Star Mega Mall
- Location: Sibu, Sarawak Malaysia
- Coordinates: 2°18′17.6″N 111°51′49.5″E﻿ / ﻿2.304889°N 111.863750°E
- Address: Jalan Tunku Abdul Rahman 96000 Sibu, Sarawak
- Opened: 29 July 2011; 14 years ago
- Developer: Daesim Group
- Management: Daesim Management Sdn Bhd.
- Stores: 100+
- Anchor tenants: 1
- Floor area: 280,000 sq ft (26,000 m^{2})
- Floors: 3
- Parking: 1,000

= Star Mega Mall =

Shopping mall in Sibu, Sarawak, Malaysia

Star Mega Mall is a shopping mall located in Sibu, Sarawak, Malaysia. The mall houses the first hypermarket in Sibu, Daesco Hypermarket and Departmental Store as well as the largest all-in-one shopping mall in Sarawak's Central Region.

==Overview==
The plan to develop Star Mega Mall started in 1998. Construction works began only in August 2007 on a 4 hectare land in Jalan Tunku Abdul Rahman, about 6 km from the Sibu town centre. The mall was constructed at a total cost of over RM40 million.

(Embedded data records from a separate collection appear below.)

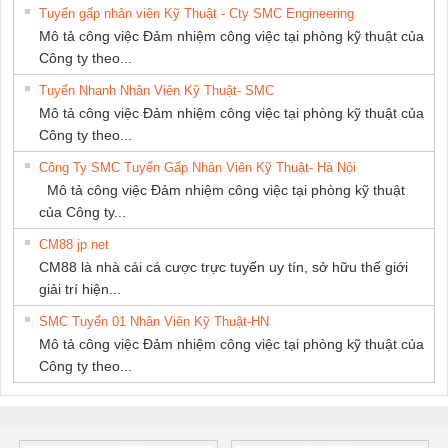
Tuyển gấp nhân viên Kỹ Thuật - Cty SMC Engineering
Mô tả công việc Đảm nhiệm công việc tại phòng kỹ thuật của
Công ty theo...
Tuyển Nhanh Nhân Viên Kỹ Thuật- SMC
Mô tả công việc Đảm nhiệm công việc tại phòng kỹ thuật của
Công ty theo...
Công Ty SMC Tuyển Gấp Nhân Viên Kỹ Thuật- Hà Nội
Mô tả công việc Đảm nhiệm công việc tại phòng kỹ thuật
của Công ty...
CM88 jp net
CM88 là nhà cái cá cược trực tuyến uy tín, sở hữu thế giới
giải trí hiện...
SMC Tuyển 01 Nhân Viên Kỹ Thuật-HN
Mô tả công việc Đảm nhiệm công việc tại phòng kỹ thuật của
Công ty theo...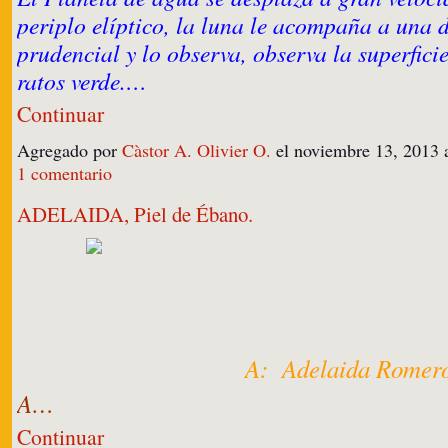
periplo elíptico, la luna le acompaña a una 
prudencial y lo observa, observa la superfici
ratos verde.…
Continuar
Agregado por
Càstor A. Olivier O.
el noviembre 13, 2013 
1 comentario
ADELAIDA, Piel de Ébano.
A: Adelaida Romero
A…
Continuar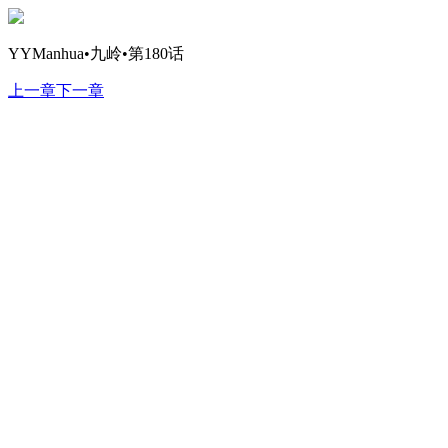
YYManhua•九岭•第180话
上一章
下一章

The mall was officially declared open by then Second Finance Minister Dato Sri Wong Soon Koh in late September 2011.

==Tenants==
- Anchor tenants
- Daesco Hypermarket and Departmental Store (Note: Occupies the second and third floor of the mall, spanning 160,000 sqft.)

- Other tenants
- Bata
- Guardian
- Kioda
- Marrybrown
- Maxis Store
- MR.D.I.Y. (Note: MR. D.I.Y.'s 221st outlet.)
- Oppo Experience Store
- Pezzo/SugarBun
- Sushi King
- TRIO by Jerasia
- Watsons

==Future expansion plan==
In December 2021, Daesim Group of Companies chairman, Dato Lau Ngie Hua told journalists of early plan to build phase 2 of the mall which would accommodate more facilities such has a bigger food court, a cinema with seven halls and also more than 400 stalls.